Irã ameaça Israel com "dura resposta" após bombardeios no Líbano

As Forças Armadas do Irã advertiram Israel que haverá uma "dura resposta" caso os bombardeios no sul do Líbano, que mataram quatro pessoas, não cessem. A ameaça ocorre em um momento delicado, às vésperas de negociações de paz entre Irã e Estados Unidos, e foi justificada como uma reação à violação de um memorando de entendimento.
Irã ameaça Israel com "dura resposta" após bombardeios no Líbano

Irã ameaça Israel com “dura resposta” após bombardeios no Líbano Irã e Israel voltam à beira do abismo justamente quando Washington tenta costurar um cessar-fogo amplo para o Oriente Médio.

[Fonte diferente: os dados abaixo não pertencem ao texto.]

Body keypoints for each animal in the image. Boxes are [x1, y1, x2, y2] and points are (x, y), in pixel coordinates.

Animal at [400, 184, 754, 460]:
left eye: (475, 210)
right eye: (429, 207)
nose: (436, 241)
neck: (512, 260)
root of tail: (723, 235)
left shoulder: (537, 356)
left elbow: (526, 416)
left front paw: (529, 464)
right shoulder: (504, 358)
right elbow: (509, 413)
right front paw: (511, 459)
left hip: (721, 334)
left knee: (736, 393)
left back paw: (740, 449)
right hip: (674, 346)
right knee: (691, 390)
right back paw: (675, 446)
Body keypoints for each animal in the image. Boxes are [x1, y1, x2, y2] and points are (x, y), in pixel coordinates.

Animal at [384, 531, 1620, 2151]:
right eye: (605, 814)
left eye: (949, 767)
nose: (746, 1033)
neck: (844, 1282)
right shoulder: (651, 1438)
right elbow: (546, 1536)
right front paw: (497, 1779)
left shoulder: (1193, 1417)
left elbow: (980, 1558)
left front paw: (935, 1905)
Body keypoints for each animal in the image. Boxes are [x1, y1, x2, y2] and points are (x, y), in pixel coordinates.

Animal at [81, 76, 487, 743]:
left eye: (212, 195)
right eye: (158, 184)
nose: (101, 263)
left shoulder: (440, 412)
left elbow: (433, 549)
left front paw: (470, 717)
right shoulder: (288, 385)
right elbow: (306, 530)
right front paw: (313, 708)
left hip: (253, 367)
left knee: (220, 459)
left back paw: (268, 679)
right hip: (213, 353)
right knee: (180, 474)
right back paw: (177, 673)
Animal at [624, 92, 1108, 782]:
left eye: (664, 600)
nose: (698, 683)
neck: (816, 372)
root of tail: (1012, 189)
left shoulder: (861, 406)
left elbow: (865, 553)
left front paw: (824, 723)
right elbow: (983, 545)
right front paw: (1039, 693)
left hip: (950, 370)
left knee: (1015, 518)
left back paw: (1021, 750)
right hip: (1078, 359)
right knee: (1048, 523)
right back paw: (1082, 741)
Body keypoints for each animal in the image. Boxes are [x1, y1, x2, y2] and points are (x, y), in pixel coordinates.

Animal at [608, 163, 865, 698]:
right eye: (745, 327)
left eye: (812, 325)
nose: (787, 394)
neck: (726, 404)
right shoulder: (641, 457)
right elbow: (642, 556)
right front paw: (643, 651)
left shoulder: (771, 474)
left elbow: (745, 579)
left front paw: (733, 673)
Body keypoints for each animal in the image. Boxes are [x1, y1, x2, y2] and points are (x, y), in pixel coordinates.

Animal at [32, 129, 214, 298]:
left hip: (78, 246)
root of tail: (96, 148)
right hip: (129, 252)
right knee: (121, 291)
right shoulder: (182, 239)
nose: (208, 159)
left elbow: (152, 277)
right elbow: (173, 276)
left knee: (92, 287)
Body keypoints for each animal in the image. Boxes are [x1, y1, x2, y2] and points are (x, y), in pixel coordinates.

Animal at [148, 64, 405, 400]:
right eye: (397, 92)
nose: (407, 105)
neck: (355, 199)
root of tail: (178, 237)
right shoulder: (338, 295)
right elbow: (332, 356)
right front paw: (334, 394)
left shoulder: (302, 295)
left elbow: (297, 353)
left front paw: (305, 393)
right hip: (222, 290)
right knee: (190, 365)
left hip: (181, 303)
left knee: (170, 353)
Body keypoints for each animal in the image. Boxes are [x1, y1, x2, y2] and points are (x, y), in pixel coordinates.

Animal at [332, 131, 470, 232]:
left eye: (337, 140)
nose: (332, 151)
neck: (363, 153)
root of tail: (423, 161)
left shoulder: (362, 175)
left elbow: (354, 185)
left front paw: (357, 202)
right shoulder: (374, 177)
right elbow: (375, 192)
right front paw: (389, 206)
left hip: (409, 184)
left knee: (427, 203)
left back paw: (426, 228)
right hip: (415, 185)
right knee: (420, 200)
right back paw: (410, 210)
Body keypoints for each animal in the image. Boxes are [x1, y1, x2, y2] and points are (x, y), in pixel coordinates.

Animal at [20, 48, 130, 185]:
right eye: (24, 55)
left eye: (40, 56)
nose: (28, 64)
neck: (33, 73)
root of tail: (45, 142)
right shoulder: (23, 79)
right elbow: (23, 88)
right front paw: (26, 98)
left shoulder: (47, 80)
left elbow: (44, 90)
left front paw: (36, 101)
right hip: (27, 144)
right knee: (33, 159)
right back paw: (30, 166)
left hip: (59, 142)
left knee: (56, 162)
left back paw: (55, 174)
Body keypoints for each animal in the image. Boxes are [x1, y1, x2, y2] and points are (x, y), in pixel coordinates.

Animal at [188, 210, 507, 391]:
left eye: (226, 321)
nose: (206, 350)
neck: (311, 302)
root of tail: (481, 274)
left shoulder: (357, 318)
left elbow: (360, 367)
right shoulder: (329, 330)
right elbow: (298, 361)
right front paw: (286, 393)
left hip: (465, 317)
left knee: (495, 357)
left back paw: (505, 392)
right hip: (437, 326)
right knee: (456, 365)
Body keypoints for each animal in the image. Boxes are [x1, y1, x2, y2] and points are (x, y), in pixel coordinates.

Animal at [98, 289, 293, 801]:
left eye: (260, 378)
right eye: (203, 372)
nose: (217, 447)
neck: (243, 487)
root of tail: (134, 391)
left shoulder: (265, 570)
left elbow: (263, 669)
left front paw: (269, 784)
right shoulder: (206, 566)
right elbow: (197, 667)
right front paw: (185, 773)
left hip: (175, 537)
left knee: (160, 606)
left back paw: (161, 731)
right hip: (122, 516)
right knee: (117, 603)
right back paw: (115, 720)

No centro da crise: quatro mortos em bombardeios israelenses no sul do Líbano e a promessa iraniana de uma “dura resposta” se os ataques continuarem.

De um lado, a narrativa alinhada ao governo iraniano enfatiza violação de acordos e legitimidade da retaliação. Veículos destacam que o Exército iraniano ameaçou responder aos bombardeios “apesar do acordo entre Teerã e Washington para pôr fim à guerra no Oriente Médio, que inclui o Líbano”. O comando Khatam al‑Anbiya acusa Israel de ter violado o cessar-fogo “84 vezes” desde o anúncio do acordo, e rotula as forças israelenses de “exército infanticida”, num enquadramento que busca justificar uma eventual escalada armada.

Na mesma linha, outra análise governista ressalta que o Irã ameaça “retaliar Israel após ataques no sul do Líbano que mataram quatro pessoas, apesar do acordo entre Teerã e Washington que deve por fim à guerra no Oriente Médio”. Aqui, a mensagem é clara: quem está rompendo o espírito do entendimento é Israel, não Teerã.

A oposição midiática interna e externa ao governo iraniano não discorda dos fatos centrais — há mortos civis, há 84 violações de cessar-fogo atribuídas a Israel —, mas acende o alerta para o custo político da retórica bélica. Um desses veículos sublinha que a ameaça de “dura resposta” vem “às vésperas de uma nova rodada de negociações entre Irã e EUA, que visa encerrar a guerra regional”, e que a permanência de tropas israelenses no Líbano é vista por Teerã como “violação do memorando de entendimento”.

O contraste é nítido: enquanto a imprensa alinhada ecoa a linguagem militar e prepara o terreno para uma resposta armada, a crítica ressalta o risco de implosão do acordo de paz e retrata o sul do Líbano como pavio exposto de uma guerra que insiste em não acabar.